- The paper proposes two novel algorithms that leverage entropic regularization to efficiently compute Wasserstein barycenters.
- It introduces fixed and free support methods, reducing computation cost and ensuring convex optimization via matrix scaling.
- Applications in image visualization and constrained clustering highlight the practical benefits of summarizing high-dimensional data.
Fast Computation of Wasserstein Barycenters
The paper "Fast Computation of Wasserstein Barycenters" by Marco Cuturi and Arnaud Doucet addresses the problem of computing the mean of a set of empirical probability measures under the optimal transport metric. This mean, known as the Wasserstein barycenter, is significant in various applications within statistics and machine learning, particularly in scenarios requiring the comparison, summarization, and dimensionality reduction of empirical probability measures.
Summary of Contributions
The primary contribution of this work is the proposal of two algorithms to compute Wasserstein barycenters. These algorithms build upon the subgradient method but surmount its computational cost by extending prior work with an entropic regularizer for the Wasserstein distance. The regularization yields a strictly convex objective with substantially reduced computational cost for gradient computations through matrix scaling algorithms. The authors provide thorough theoretical underpinnings for their methods, as well as practical applications for visualizing a large family of images and solving a constrained clustering problem.
Background on Optimal Transport
The authors begin with a concise but comprehensive review of the Wasserstein distance and its relevance to optimal transport problems. Given two probability measures μ and ν on a space X, their p-Wasserstein distance is defined with respect to a metric D on X. For empirical measures, the computation of this distance reduces to solving a network flow problem.

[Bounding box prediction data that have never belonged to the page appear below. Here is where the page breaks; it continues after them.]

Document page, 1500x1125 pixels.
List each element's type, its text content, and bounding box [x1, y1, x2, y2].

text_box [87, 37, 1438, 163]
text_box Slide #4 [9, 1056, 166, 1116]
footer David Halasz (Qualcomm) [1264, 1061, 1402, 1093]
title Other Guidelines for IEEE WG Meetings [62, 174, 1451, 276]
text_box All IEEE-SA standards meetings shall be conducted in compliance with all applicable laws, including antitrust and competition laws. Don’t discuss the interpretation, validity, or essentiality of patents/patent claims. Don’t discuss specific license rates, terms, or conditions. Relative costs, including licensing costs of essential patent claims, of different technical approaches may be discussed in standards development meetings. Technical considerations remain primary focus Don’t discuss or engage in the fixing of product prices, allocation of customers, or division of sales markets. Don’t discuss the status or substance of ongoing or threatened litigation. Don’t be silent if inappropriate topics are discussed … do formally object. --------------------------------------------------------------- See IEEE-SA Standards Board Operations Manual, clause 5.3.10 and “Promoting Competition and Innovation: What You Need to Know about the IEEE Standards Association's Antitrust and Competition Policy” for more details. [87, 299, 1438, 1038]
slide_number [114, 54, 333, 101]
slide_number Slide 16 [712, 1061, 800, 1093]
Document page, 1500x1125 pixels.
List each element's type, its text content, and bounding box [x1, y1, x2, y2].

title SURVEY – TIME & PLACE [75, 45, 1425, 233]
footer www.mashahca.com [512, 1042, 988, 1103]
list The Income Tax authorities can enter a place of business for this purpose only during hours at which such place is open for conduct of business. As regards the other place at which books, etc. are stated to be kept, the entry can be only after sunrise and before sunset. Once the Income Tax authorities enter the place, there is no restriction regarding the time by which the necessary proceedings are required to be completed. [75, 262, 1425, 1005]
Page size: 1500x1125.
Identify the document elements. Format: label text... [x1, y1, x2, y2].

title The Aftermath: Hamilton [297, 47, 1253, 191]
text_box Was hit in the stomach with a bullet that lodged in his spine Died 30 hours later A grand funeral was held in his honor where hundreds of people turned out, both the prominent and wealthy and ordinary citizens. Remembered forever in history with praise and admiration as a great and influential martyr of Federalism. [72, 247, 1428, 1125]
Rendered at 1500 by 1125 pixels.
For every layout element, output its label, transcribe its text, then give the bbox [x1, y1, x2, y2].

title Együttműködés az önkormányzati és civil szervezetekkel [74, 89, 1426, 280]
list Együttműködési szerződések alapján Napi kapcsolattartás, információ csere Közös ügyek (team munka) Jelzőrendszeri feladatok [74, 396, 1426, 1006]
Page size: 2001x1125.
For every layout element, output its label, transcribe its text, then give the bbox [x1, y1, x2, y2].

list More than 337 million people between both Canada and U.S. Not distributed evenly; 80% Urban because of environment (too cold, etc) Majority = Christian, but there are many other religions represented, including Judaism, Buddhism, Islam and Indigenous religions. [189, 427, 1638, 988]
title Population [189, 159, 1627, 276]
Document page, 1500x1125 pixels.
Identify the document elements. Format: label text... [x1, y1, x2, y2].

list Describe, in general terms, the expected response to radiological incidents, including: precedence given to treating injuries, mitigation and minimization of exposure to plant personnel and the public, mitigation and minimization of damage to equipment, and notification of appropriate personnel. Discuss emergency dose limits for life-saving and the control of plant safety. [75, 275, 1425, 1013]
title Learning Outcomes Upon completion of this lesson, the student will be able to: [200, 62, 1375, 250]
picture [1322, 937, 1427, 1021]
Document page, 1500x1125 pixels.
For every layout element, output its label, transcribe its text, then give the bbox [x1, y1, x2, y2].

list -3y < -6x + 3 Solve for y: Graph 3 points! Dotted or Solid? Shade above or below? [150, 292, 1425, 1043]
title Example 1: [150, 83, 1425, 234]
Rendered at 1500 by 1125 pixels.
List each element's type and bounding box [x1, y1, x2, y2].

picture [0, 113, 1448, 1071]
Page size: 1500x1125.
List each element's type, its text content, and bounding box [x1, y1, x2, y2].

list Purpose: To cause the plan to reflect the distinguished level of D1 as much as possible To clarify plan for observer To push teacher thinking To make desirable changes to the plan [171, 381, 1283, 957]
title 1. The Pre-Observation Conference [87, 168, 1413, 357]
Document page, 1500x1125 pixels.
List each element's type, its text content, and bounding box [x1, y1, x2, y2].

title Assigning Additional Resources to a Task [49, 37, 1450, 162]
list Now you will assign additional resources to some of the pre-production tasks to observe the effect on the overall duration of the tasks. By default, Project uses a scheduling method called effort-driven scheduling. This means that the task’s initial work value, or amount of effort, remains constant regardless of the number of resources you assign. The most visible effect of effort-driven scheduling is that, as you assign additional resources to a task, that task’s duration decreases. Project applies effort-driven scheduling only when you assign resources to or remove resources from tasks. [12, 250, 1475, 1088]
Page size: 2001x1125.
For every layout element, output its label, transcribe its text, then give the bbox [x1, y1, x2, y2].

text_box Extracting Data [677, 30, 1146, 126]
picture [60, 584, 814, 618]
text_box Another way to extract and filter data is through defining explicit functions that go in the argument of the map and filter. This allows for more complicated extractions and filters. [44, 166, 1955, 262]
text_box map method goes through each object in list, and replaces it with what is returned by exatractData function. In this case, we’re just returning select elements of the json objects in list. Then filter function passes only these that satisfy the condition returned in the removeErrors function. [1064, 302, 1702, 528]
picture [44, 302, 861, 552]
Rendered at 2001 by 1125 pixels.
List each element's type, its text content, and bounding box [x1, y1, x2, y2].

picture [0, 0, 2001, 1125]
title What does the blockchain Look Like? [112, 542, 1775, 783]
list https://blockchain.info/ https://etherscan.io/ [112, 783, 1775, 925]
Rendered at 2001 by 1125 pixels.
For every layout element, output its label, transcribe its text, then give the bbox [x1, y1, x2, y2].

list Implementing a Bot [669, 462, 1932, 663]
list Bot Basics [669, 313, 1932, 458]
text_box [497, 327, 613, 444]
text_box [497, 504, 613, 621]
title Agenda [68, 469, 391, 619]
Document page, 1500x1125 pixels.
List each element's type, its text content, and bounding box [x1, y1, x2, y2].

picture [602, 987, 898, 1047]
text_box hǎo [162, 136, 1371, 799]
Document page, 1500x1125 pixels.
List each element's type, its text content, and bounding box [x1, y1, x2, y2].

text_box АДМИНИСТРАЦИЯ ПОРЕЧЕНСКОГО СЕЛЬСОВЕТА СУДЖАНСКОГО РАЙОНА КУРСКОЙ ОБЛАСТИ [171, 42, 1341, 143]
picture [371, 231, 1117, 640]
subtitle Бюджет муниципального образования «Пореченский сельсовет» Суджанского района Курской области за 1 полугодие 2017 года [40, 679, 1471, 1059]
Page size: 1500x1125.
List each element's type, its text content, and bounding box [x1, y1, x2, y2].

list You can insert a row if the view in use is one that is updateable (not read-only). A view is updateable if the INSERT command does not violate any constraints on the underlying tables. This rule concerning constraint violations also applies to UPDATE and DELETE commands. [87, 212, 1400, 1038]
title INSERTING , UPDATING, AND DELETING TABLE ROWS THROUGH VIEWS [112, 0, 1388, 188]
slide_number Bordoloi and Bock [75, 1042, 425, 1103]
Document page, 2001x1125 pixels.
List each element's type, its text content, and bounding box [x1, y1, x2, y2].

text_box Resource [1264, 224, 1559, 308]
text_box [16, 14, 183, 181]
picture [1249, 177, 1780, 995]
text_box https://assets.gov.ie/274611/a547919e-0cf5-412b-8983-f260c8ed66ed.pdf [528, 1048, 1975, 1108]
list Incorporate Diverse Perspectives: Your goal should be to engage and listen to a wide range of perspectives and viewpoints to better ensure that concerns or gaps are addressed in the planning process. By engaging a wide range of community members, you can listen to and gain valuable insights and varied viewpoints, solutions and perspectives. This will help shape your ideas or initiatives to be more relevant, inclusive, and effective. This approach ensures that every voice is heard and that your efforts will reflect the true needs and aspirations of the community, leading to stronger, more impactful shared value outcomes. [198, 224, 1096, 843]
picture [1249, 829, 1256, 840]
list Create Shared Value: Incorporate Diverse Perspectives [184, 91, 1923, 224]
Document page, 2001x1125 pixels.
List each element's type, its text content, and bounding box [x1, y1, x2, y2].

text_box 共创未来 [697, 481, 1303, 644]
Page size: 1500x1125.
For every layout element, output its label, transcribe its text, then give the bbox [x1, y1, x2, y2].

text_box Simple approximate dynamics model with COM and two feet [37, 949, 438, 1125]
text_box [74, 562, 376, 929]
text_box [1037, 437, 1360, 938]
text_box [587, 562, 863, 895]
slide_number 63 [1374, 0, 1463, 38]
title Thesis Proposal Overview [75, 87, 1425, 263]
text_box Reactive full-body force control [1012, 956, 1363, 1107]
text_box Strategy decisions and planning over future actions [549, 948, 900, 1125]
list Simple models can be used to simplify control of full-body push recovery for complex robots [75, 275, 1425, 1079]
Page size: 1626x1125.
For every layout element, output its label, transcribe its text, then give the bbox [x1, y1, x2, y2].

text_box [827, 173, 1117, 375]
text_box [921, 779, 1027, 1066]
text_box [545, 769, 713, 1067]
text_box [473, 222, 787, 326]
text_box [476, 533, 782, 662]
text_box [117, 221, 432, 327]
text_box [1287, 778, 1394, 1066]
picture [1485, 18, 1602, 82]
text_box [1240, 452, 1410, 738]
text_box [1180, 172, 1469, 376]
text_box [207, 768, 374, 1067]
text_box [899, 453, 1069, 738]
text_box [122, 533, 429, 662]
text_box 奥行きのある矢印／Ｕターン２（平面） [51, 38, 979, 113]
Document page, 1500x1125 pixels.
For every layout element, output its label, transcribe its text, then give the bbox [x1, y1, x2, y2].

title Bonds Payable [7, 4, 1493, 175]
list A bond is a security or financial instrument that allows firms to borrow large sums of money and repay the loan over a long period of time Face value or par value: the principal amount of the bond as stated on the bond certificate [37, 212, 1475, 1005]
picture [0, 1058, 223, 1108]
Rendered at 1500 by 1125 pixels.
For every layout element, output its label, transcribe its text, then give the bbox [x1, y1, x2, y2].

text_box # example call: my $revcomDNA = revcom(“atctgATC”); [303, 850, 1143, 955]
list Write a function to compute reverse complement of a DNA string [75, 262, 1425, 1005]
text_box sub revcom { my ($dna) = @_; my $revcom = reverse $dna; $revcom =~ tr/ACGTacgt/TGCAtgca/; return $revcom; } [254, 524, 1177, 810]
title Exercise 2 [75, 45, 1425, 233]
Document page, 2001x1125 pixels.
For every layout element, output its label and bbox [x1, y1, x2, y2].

Definition and Special Cases of Wasserstein Barycenters
The paper defines a Wasserstein barycenter problem as the minimizer of the sum of p-Wasserstein distances from an empirical measure to a set of given measures. This problem encompasses several special cases, such as finding centroids of histograms and constrained k-means.
- Centroids of Histograms: When X is finite and p=1, the $1$-Wasserstein distance is equivalent to the Earth Mover's Distance.
- Euclidean X and k-Means: For p=2, minimizing this objective in a Euclidean space is equivalent to the k-means problem.
- Constrained k-Means: When the weights of the barycenters are constrained, the problem approximates scenarios in sensor deployment and resampling in particle filters.
Proposed Algorithms
- Fixed Support Algorithm (Algorithm 1): This algorithm handles the case when the support of the barycenter is fixed but the weights are variable and lie in a convex subset of the simplex. It uses a projected subgradient method for weight optimization.
- Free Support Algorithm (Algorithm 2): For cases where the support is not fixed, this algorithm alternates between updating weights and support points. It leverages a Newton update for support points and a subgradient method for weights.
Entropic Regularization
To address practical computational constraints, the authors extend the entropic regularization approach presented by Cuturi (2013). This regularization converts the optimization into a smoothed dual problem, allowing efficient computation of gradients via matrix scaling algorithms, notably Sinkhorn's algorithm. The result is a strictly convex objective that can be minimized more efficiently.
Applications
Visualization of Perturbed Images
The authors use their algorithm to compute barycenters of digit images subjected to random scaling and translations. This application illustrates the efficacy of the proposed method in summarizing large collections of high-dimensional data. The computations demonstrate that the entropy-regularized barycenters can be efficiently computed even for a large number of images.
Constrained Clustering
The constrained clustering application uses census data on income and population across the contiguous US states. The algorithm computes clusters that ensure a more balanced assignment of weights. This use case showcases the utility of the approach in scenarios where uniformity constraints are essential, such as fair resource distribution and balanced clustering.
Implications and Future Research
The proposed methods enhance the capability to compute Wasserstein barycenters efficiently, making them useful in high-dimensional data analysis tasks. These algorithms open up new avenues for the application of Wasserstein barycenters in various domains, including image synthesis, finance, and spatial statistics. Future work could extend these methods to more complex problems involving multiple Wasserstein distances, such as in semi-supervised learning scenarios.
In conclusion, this paper delivers significant theoretical advancements and practical algorithms for the computation of Wasserstein barycenters, broadening their applicability and efficiency in contemporary data science and machine learning tasks.